» Work to complete: Give again the lines of the data from its first line through the line with "646 204 22.54". Change nothing.

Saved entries
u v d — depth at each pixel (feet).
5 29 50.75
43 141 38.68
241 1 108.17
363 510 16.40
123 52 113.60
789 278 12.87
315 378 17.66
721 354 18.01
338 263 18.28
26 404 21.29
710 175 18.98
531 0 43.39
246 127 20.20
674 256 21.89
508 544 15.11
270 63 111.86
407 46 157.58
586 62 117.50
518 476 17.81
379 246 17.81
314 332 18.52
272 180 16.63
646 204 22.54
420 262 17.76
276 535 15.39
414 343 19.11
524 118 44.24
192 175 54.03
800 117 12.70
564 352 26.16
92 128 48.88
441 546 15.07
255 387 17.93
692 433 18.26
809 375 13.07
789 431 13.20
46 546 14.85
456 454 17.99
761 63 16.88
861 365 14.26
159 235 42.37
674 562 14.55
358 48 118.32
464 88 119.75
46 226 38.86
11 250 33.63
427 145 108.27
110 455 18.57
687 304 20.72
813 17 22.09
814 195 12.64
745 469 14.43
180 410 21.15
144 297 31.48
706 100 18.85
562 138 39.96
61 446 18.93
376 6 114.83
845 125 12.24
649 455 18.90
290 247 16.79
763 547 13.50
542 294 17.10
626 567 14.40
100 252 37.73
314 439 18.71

» Response area:
u v d — depth at each pixel (feet).
5 29 50.75
43 141 38.68
241 1 108.17
363 510 16.40
123 52 113.60
789 278 12.87
315 378 17.66
721 354 18.01
338 263 18.28
26 404 21.29
710 175 18.98
531 0 43.39
246 127 20.20
674 256 21.89
508 544 15.11
270 63 111.86
407 46 157.58
586 62 117.50
518 476 17.81
379 246 17.81
314 332 18.52
272 180 16.63
646 204 22.54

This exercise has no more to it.